D’après une enquête de Libération1, les CRS ont continué à utiliser des munitions réputées dangereuses (« aux risques avérés par des expertises balistiques »), notamment lors de manifestations de Gilets jaunes...
En 2016, au moment d’abandonner le Flash-Ball, les autorités affirment qu’un autre fusil est bien plus précis : le LBD 40. Il est alors utilisé avec une munition appelée CTS, qui peut être tirée de 10 à 50 mètres, mais le commandement envisage de la remplacer par la MDU (munition de défense unique) qui peut être tirée de 3 à 35 mètres.
Or des essais réalisés par le Centre de recherche et d’expertise de la logistique (CREL) font apparaître d’importantes déviations verticales.

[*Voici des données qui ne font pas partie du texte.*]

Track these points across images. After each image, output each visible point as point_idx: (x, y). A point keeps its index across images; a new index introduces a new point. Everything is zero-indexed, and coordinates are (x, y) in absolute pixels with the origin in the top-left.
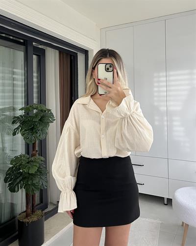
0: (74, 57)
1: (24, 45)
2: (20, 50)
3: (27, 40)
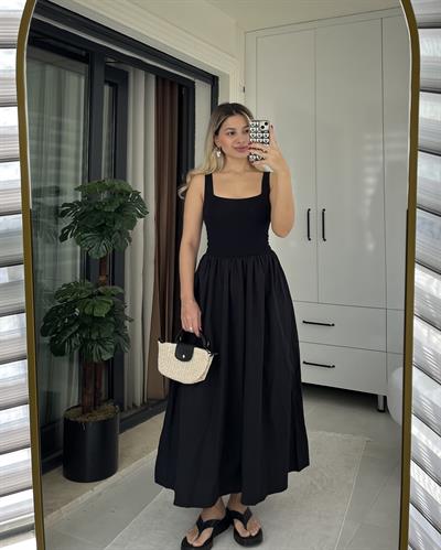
0: (187, 89)
1: (87, 63)
3: (92, 53)
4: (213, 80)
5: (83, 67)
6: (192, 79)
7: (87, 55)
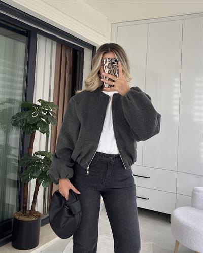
6: (82, 47)
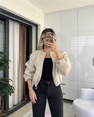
0: (30, 28)
1: (4, 21)
2: (2, 24)
3: (5, 18)
4: (36, 26)
5: (3, 22)
7: (4, 19)
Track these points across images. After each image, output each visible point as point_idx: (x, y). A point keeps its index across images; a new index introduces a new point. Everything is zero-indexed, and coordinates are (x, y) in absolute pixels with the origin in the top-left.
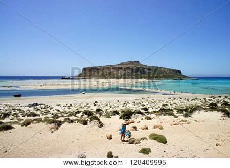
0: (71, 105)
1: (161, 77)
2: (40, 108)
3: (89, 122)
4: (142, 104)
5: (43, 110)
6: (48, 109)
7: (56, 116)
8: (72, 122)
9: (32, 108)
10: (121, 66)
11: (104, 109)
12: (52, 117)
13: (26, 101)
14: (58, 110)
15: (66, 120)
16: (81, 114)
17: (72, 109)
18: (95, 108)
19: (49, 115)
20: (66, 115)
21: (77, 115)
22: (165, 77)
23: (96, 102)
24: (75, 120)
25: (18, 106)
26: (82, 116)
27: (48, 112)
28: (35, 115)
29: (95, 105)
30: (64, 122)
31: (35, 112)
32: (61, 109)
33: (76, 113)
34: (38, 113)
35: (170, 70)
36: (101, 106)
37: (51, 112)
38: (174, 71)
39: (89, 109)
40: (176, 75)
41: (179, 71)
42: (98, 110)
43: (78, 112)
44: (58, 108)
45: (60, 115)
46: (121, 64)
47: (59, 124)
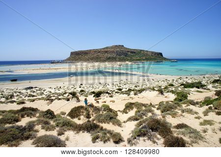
0: (60, 87)
1: (144, 60)
2: (35, 91)
3: (70, 100)
4: (119, 85)
5: (38, 92)
6: (42, 91)
7: (49, 96)
8: (60, 99)
9: (29, 91)
10: (106, 50)
11: (87, 90)
12: (47, 97)
13: (22, 84)
14: (50, 92)
15: (56, 99)
16: (67, 94)
17: (61, 91)
18: (79, 89)
19: (44, 96)
20: (56, 95)
21: (64, 95)
22: (147, 59)
23: (82, 85)
24: (62, 98)
25: (17, 89)
26: (68, 96)
27: (42, 93)
28: (33, 96)
29: (80, 87)
30: (55, 100)
31: (32, 94)
32: (53, 91)
33: (64, 94)
34: (34, 94)
35: (152, 53)
36: (85, 88)
37: (45, 93)
38: (156, 53)
39: (75, 91)
40: (157, 57)
41: (161, 54)
42: (82, 91)
43: (65, 93)
44: (50, 90)
45: (52, 95)
46: (107, 48)
47: (52, 101)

La CTS monte jusqu’à 15 cm au-dessus du point visé, tandis que la MDU monte à plus de 8 cm : un tir visant le haut du torse d’une personne risque donc de frapper le cou, voire le visage. Fin 2016, considérant pourtant que sa précision est suffisante, le rapport préconise l’abandon de la munition CTS au profit de la MDU.
Mais cela ne va pas se passer comme cela ! La proposition va d’abord se heurter au lobbying des CRS pour conserver la munition CTS, prétextant que la MDU serait plus dangereuse et que « la portée maximale opérationnelle réduirait le maintien à distance des agresseurs ». De plus, la hiérarchie va se montrer particulièrement désinvolte, et près de deux ans plus tard, il apparaît que les CRS ont pu conserver la munition CTS conjointement à la MDU.
Or c’est un écart vertical de l’ordre de 20 cm pour la munition CTS qui est repéré d’après des tests réalisés dans l’affaire Jérôme Rodrigues, militant Gilet jaune éborgné en janvier 2019. Pour les seules années 2018 et 2019, des ophtalmologues ont recensé 40 blessures oculaires irréversibles en France, majoritairement causées par des tirs de LBD.
- 1. Ismaël Halissat et Antoine Schirer, « Des LBD aux munitions imprécises et dangereuses : la police savait, mais a laissé faire », Libération, 5 juin 2023.